** EXERCISE BRIEF **
Gather every line in the rows below that contains the string "allowEdgeOverflow". Letter case must match.

[Stored items]
* * * *
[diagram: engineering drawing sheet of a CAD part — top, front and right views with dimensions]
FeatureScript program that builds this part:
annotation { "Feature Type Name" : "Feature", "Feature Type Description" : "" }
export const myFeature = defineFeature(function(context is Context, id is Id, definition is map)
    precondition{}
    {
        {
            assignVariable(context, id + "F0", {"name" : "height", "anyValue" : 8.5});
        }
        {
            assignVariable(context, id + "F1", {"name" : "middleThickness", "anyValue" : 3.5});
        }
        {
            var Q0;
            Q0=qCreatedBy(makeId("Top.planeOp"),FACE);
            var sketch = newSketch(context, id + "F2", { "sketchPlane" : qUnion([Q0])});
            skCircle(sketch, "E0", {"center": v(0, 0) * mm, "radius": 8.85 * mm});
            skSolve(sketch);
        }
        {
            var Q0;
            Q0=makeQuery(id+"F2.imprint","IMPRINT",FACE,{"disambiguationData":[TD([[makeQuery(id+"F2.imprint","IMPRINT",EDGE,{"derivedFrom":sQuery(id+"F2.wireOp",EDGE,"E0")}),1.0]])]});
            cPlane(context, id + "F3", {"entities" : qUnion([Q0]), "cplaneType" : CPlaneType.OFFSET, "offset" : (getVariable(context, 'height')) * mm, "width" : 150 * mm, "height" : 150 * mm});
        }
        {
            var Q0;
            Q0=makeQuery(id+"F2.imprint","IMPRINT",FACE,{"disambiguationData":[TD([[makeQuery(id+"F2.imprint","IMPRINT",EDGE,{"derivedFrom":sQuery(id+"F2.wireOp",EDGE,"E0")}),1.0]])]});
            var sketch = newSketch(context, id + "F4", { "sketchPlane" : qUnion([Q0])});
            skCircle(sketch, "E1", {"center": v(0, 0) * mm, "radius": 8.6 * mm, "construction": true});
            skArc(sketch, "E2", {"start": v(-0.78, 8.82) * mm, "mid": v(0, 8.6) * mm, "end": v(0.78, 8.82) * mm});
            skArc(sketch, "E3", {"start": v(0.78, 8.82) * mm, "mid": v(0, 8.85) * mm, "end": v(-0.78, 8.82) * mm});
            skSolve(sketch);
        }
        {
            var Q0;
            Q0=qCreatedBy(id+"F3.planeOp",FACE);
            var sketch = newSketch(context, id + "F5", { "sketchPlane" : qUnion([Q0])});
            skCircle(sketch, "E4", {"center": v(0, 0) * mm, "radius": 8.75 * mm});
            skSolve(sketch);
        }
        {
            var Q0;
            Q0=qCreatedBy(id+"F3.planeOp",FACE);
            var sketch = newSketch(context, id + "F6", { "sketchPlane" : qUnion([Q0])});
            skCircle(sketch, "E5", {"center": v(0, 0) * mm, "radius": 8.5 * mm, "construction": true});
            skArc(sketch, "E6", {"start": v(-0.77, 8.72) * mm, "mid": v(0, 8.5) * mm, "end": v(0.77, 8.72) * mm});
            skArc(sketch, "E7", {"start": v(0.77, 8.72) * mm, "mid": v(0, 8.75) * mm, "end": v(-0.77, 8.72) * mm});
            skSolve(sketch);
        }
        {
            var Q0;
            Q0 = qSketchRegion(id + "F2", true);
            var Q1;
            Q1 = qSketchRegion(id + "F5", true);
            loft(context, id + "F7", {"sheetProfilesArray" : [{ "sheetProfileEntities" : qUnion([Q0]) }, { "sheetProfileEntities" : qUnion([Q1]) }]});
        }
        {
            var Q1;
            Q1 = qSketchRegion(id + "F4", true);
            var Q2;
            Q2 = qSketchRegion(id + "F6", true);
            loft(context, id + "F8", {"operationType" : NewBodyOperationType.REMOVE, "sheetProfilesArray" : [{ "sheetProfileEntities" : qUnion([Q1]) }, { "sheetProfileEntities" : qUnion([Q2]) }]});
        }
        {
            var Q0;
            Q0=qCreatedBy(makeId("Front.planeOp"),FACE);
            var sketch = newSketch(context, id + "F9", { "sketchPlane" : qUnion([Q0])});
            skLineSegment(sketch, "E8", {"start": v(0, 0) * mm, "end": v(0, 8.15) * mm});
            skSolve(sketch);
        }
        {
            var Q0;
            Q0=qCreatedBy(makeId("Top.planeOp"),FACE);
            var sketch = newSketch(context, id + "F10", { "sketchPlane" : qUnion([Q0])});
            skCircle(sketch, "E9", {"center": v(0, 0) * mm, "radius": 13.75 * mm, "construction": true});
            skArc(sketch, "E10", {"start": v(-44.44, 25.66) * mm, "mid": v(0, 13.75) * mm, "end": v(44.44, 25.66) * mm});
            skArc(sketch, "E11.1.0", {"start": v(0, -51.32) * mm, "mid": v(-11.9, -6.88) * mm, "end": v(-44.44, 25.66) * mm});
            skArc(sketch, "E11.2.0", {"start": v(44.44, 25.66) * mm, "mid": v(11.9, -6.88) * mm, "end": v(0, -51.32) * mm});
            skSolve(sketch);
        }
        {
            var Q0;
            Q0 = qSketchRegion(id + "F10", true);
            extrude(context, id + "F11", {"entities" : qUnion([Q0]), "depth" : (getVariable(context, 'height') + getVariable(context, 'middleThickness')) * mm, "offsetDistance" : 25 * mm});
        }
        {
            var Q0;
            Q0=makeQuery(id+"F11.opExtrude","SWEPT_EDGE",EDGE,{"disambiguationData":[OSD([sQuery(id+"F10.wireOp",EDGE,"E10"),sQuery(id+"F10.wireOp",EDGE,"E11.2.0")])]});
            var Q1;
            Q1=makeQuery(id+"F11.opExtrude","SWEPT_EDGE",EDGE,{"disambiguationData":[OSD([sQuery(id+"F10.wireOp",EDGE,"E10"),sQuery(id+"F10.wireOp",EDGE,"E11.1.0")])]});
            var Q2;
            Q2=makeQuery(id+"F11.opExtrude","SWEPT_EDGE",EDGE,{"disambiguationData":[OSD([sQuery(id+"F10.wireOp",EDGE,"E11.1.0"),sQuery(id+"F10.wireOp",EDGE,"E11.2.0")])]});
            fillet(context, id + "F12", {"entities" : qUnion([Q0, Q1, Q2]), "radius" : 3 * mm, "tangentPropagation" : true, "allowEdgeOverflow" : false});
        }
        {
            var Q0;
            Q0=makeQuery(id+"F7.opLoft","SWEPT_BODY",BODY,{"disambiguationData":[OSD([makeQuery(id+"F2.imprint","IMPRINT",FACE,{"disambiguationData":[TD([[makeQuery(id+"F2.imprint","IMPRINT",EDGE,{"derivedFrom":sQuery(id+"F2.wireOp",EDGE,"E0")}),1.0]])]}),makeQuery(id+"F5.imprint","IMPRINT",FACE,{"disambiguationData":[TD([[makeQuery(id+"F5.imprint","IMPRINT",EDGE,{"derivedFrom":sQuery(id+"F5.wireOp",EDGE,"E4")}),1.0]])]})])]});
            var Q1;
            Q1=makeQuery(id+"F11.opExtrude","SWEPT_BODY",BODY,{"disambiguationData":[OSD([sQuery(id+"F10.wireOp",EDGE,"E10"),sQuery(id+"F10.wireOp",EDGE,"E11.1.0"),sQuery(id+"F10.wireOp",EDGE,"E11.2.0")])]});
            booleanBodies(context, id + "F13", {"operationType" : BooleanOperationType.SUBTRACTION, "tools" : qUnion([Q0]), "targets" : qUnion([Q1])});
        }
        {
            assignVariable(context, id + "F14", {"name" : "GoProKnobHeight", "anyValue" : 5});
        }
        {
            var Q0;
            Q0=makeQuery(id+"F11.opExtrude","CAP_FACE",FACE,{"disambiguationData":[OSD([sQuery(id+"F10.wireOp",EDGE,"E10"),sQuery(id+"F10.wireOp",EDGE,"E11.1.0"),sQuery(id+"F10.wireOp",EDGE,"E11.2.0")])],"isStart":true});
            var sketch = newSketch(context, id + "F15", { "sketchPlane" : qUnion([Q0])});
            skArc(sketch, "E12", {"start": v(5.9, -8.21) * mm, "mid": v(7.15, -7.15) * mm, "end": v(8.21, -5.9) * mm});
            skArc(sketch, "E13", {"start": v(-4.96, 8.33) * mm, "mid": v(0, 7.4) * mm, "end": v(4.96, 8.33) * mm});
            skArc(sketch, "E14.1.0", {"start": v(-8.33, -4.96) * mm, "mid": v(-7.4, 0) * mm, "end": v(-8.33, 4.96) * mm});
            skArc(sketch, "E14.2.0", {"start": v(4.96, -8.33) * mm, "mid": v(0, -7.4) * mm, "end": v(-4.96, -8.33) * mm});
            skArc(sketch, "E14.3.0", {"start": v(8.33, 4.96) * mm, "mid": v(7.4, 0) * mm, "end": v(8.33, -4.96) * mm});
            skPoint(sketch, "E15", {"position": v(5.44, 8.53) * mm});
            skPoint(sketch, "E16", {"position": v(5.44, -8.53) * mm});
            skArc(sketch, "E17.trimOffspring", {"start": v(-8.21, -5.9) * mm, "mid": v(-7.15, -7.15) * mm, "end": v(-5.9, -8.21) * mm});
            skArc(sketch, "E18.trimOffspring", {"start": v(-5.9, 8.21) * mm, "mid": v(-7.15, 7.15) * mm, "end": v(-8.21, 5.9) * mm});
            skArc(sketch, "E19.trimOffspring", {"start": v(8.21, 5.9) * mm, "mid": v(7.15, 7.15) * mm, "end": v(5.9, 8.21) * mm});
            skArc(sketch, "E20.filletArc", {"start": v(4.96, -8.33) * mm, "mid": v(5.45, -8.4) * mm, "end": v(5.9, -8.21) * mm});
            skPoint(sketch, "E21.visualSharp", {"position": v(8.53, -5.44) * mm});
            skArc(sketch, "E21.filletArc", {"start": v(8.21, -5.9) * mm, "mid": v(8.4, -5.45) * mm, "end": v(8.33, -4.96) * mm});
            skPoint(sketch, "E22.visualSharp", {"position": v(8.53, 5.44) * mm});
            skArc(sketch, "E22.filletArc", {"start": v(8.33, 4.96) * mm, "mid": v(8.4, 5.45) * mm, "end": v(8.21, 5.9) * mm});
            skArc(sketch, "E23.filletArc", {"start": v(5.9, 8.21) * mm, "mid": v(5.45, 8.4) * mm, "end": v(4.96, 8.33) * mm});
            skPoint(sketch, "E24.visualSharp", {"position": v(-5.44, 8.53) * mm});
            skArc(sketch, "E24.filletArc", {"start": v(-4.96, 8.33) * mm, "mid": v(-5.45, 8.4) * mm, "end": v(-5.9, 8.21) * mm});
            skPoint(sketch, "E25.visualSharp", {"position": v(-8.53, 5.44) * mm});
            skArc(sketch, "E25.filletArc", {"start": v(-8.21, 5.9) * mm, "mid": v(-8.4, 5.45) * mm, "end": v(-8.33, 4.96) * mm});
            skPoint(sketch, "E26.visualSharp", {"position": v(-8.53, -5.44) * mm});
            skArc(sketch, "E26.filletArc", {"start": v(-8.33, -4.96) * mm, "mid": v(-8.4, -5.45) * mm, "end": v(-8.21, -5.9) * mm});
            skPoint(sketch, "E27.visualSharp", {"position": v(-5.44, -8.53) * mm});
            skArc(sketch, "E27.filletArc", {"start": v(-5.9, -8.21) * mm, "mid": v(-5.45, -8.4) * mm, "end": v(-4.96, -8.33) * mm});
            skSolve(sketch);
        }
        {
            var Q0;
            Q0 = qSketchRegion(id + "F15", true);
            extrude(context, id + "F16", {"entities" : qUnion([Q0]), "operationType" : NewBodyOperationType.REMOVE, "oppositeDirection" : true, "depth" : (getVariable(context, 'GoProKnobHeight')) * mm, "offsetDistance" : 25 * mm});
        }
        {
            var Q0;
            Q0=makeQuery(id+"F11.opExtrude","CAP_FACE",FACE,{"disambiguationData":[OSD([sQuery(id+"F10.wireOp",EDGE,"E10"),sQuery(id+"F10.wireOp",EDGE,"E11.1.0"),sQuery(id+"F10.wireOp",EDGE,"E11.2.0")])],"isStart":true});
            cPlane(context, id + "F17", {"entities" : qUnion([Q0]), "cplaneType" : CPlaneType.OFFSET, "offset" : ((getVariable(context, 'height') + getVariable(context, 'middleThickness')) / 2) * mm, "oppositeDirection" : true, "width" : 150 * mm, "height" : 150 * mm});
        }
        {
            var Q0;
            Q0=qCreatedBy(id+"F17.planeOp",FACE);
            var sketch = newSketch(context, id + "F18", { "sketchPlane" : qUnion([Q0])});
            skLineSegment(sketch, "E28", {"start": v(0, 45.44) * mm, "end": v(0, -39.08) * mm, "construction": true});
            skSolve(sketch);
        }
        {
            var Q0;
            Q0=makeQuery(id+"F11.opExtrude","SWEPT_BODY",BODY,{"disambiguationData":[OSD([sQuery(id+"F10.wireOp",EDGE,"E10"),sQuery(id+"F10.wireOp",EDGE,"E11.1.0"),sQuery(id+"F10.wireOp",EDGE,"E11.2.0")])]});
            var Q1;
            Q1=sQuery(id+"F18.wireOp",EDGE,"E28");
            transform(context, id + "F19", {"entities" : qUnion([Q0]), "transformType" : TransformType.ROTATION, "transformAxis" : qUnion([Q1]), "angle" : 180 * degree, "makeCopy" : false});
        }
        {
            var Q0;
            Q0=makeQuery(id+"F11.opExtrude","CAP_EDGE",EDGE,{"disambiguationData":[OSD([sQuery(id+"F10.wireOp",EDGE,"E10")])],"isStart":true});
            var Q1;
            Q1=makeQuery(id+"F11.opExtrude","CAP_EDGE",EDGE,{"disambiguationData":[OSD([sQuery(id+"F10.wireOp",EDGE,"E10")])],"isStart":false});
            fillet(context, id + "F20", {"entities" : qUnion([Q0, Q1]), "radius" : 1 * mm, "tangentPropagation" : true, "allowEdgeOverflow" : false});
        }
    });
* * * *
** WRITTEN ANSWER **
            fillet(context, id + "F12", {"entities" : qUnion([Q0, Q1, Q2]), "radius" : 3 * mm, "tangentPropagation" : true, "allowEdgeOverflow" : false});
            fillet(context, id + "F20", {"entities" : qUnion([Q0, Q1]), "radius" : 1 * mm, "tangentPropagation" : true, "allowEdgeOverflow" : false});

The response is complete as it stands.